Гляжу: поручик Шмелев! Разговорились.
– А вас, Дмитрий Кириллыч, – говорю, – я вижу, тоже Георгием отличили?
– Сам светлейший, – говорит, – в Смоленске вручил. Да рад я не столько даже за себя, как за мою Вареньку: она так уж довольна, так счастлива!
– Стало быть, вы Варвару Аристарховну опять видели?
– Из Смоленска на несколько часов в Толбуховку слетал. Про вас тоже спрашивала. А матушка ваша просила, буде с вами повстречаюсь, взять вас под мою охрану. Отчего бы вам, в самом деле, не примкнуть теперь добровольцем к нашему отряду?
– Да у меня, – говорю, – нет своей лошади…
– У меня есть запасная…
…форсированным маршем, но нагнать бегущих все еще не нагнали. Зато сколько отсталых! Это уже не воины, даже не люди, а живые привидения, в грязных, на бивачном огне прожженных рубищах, висящих клочьями. На голове у иных еще кивера, кирасирские каски с конскими хвостами, у других собственные ранцы, женские платки, жидовские ермолки. Ноги тряпками, рогожей обмотаны. И не одни нижние чины в таком образе плетутся, но и офицеры.

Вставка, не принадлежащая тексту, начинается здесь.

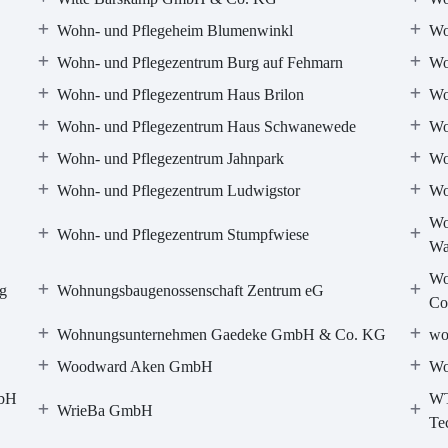
Wohn- und Pflegeheim Blumenwinkl
Wo
Wohn- und Pflegezentrum Burg auf Fehmarn
Wo
Wohn- und Pflegezentrum Haus Brilon
Wo
Wohn- und Pflegezentrum Haus Schwanewede
Wo
Wohn- und Pflegezentrum Jahnpark
Wo
Wohn- und Pflegezentrum Ludwigstor
Wo
Wo
Wohn- und Pflegezentrum Stumpfwiese
Wa
Wo
g
Wohnungsbaugenossenschaft Zentrum eG
Co
Wohnungsunternehmen Gaedeke GmbH & Co. KG
wo
Woodward Aken GmbH
Wo
mbH
WT
WrieBa GmbH
Te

Завидев нас, они отворачиваются; просить у «варваров» пощады или помощи не дозволяет им гордость «великой нации». Но солдаты руки простирают:
– Клиеба! клиеба!
Есть и такие, что уже проклинают своего полубога-императора, а дезертиры из других наций даже на службу к нам просятся…

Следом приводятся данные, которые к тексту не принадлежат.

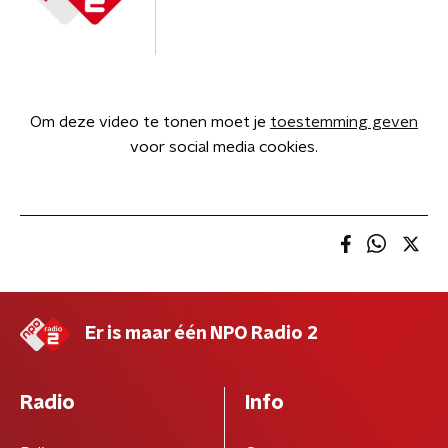
Om deze video te tonen moet je
toestemming geven
voor social media cookies.
Er is maar één NPO Radio 2
Radio
Info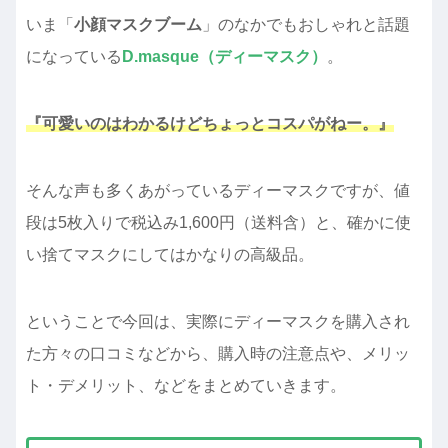
いま「
小顔マスクブーム
」のなかでもおしゃれと話題
になっている
D.masque（ディーマスク）
。
『可愛いのはわかるけどちょっとコスパがねー。』
そんな声も多くあがっているディーマスクですが、値
段は5枚入りで税込み1,600円（送料含）と、確かに使
い捨てマスクにしてはかなりの高級品。
ということで今回は、実際にディーマスクを購入され
た方々の口コミなどから、購入時の注意点や、メリッ
ト・デメリット、などをまとめていきます。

…Всего ужаснее их биваки после ушедшей далее партии. Издали уже слышно карканье и рычание; а подъедешь – взлетают вороны, отбегают волки и одичалые собаки. Вокруг потухающего костра распростерты замерзшие люди. Сохранившие еще искру жизни пожирают недожаренную или сырую конину, вырывают кровавые куски из рук друг у друга, а на нас, пришельцев, озираются с опаской, как бы мы не отняли у них этой последней, отвратительной пищи. Одного мы силой от огня оттащили: обезумев, он свои отмороженные ноги на тлеющие угли протянул и пятки себе уже дочерна обуглил.
И вдруг, смотрю, в стороне от костра, прислоняясь спиной к дереву, сидит на земле молодой офицер в треуголке, в знакомом мне синем мундире, крестик Почетного легиона в петличке… Святые угодники! Никак д’Орвиль?.. Худой-прехудой, бледный-пребледный; веки полузакрыты… Жив еще или замерз?..
Подошел к нему, за плечо тронул.
– Г-н лейтенант! Вы ли это?
Раскрыл глаза, еще узнал меня:
– Андре…
Прошептал только и, как сноп, набок. Хочу его поднять, а он опять валится и вот на снегу во весь рост вытянулся.
Заглядываю ему в глаза – глаза ширятся, взор тускнеет, делается стеклянным… Еще одна жертва Наполеонова гения!..
После жестокой стужи с юга теплом потянуло; тает; по земле туман стелется. Но от непривычных морозов и долгой голодовки французам не оправиться; сырая погода пуще их разбирает: плетутся вперед, доколе ноги еще носят, а раз упав, остаются уже лежать, чтобы никогда не встать…
Хозяйка-еврейка в углу жмется, грудного младенца укачивает.
С самого Красного впервые ночую не под открытым небом; после морозов – здесь, в тепле – меня всего тоже разморило. Но от духоты и смрада, пожалуй, навеки заснешь; лучше так промаюсь.
План Кутузова, слышно, таков, чтобы не дать неприятелю через Березину перейти. Задержать его до прибытия наших главных сил поручено адмиралу Чичагову, который и занял возвышенный правый берег против Борисова. Река уже льдом покрылась; но лед еще непрочен, и перевозить свои орудия и обоз французы и без того возможности пока не имеют. Мосты же у Борисова Чичаговым на всякий случай уже взорваны.
Один дезертир-итальянец рассказывает, что, когда о взорванных мостах доложили Наполеону, тот поверить не хотел.
– Неправда! – говорит. – Быть того не может!
– Но маршал Удино, ваше величество, стоит в Борисове и своими глазами видел, как их взрывали.
– Неправда! Маршал лжет!
Однако ж в конце концов пришлось-таки поверить, и, подняв очи к небу, он погрозил кому-то своей суковатой палкой, словно вызывая на бой самые небеса.